→ Trecho do documento:
^^^^
1.4 A Corte Interamericana de Direitos Humanos


A Corte Interamericana de Direitos Humanos[5] é o órgão jurisdicional do sistema interamericano de direitos humanos. Com sede em São José, na Costa Rica, é composta por sete juízes nacionais eleitos pelos Estados-partes da Convenção.
O jurista brasileiro Antonio Augusto Cançado Trindade foi o presidente da Corte por dois mandatos consecutivos (1999 a 2003). Em junho de 2012, durante a 42ª Assembleia Geral da OEA, o advogado brasileiro Roberto Caldas foi eleito juiz da Corte em uma das disputas mais acirradas pelo cargo.
A Corte tem competência consultiva (interpretar dos dispositivos do PSJCR) e competência contenciosa (esta, limitada aos Estados-partes no Pacto de São José da Costa Rica que tenham reconhecido expressamente a jurisdição da Corte).
Dos vinte e cinco Estados-partes do Pacto de São José da Costa Rica, vinte e dois reconhecem a competência da Corte, dentre os quais o Brasil desde 2002.
Somente a Comissão e os Estados-partes podem submeter casos à apreciação da Corte, não sendo facultado ao indivíduo o ingresso direto de uma demanda. Ao final do procedimento a Corte profere uma sentença definitiva e inapelável.
De 2002 a 2012, a Corte proferiu ao todo quatro sentenças condenatórias ao Brasil.
Em 2002, por exemplo, a Corte analisou o Caso Urso Branco, relativo ao massacre de trinta detentos na Penitenciária de Urso Branco, em Porto Velho-RO, vindo a determinar medidas preventivas em favor de quarenta e sete presos.
^^^^
→ Dados da tarefa:
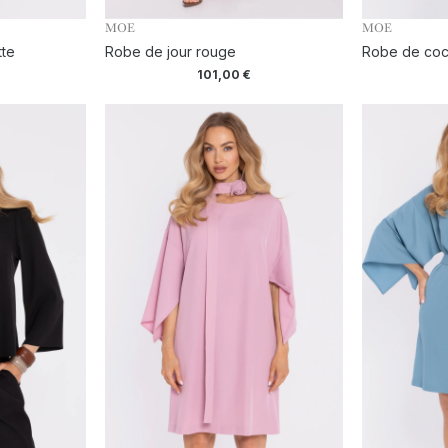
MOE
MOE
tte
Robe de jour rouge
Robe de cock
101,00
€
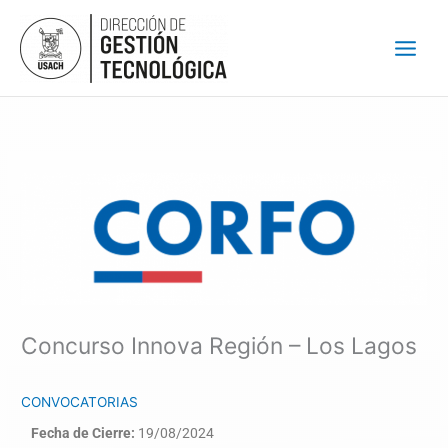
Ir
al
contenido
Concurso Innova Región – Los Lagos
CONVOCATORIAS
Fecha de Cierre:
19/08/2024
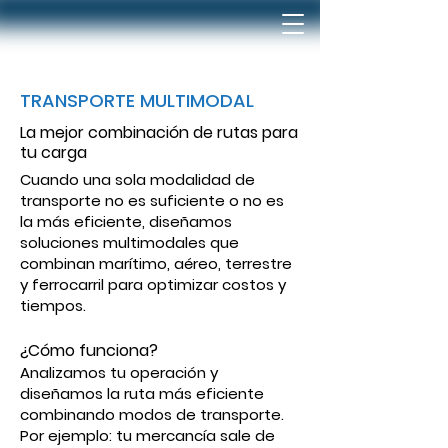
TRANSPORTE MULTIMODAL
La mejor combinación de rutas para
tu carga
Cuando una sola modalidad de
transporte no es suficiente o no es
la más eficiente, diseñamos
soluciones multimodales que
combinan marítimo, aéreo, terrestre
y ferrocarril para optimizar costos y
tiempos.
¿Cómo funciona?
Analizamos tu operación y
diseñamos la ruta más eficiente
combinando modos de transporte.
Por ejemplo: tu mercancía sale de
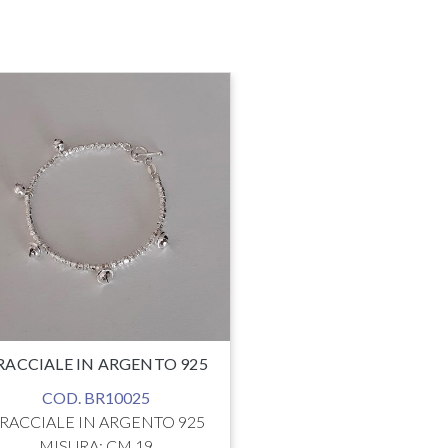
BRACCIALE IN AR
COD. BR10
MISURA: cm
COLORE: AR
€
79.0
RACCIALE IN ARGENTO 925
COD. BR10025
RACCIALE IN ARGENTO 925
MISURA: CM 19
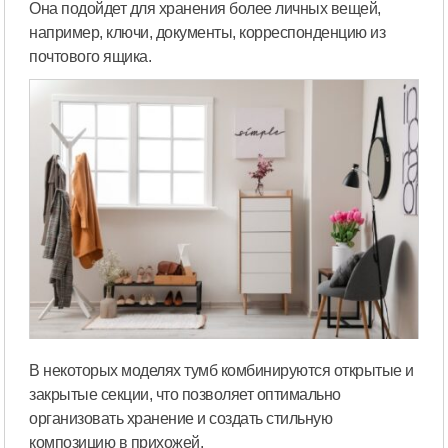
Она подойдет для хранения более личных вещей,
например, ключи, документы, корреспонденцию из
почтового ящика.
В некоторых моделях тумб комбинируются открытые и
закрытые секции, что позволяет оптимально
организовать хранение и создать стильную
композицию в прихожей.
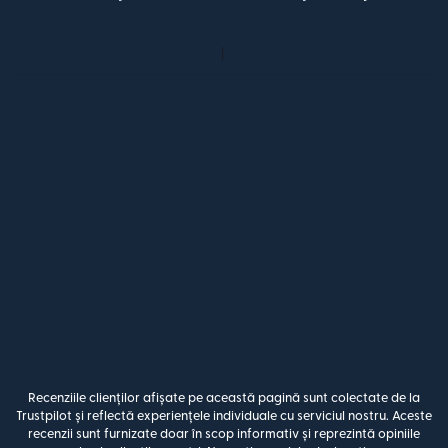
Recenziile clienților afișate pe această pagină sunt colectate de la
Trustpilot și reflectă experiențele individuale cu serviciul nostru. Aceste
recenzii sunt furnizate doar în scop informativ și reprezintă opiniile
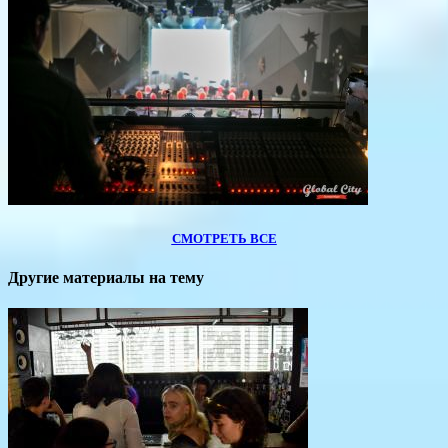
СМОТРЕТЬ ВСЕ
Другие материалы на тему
^^^^
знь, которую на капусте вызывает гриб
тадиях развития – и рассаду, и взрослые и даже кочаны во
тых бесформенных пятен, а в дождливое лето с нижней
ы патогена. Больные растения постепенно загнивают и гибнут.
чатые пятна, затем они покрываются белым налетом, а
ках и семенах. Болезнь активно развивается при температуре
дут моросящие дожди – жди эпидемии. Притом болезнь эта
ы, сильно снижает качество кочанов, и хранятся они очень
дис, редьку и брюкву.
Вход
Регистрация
^^^^
→ Conjunto de tarefas:
A. Você pode redigitar, sem alterar nada, a sequência das linhas de dados que vai da linha que contém "Она подойдет для" até a que contém "композицию в прихожей.", incluindo as duas?
B. Você pode prolongar o trecho sobre a Corte Interamericana de Direitos Humanos a partir do ponto em que ele termina?
As linhas de dados não têm nenhuma relação com o trecho sobre a Corte Interamericana de Direitos Humanos.

→ Respostas escritas:
A.
Она подойдет для хранения более личных вещей,
например, ключи, документы, корреспонденцию из
почтового ящика.
В некоторых моделях тумб комбинируются открытые и
закрытые секции, что позволяет оптимально
организовать хранение и создать стильную
композицию в прихожей.

B.
4 Dissenso entre a CIDH e o governo brasileiro quanto à construção de Belo Monte


Pode-se dizer, por todo o exposto, que o governo brasileiro tradicionalmente se esforçava a dar cumprimento às recomendações da CIDH e às sentenças da Corte, embora no caso da Comissão não se tratasse de mais do que isso, “recomendações”. Exemplo disso é a Lei Maria da Penha, que visa dar proteção à mulher no ambiente doméstico, fruto de uma recomendação da CIDH. No entanto, quando a Comissão fez recomendações relacionadas à construção da hidrelétrica de Belo Monte, o Brasil mudou radicalmente de postura.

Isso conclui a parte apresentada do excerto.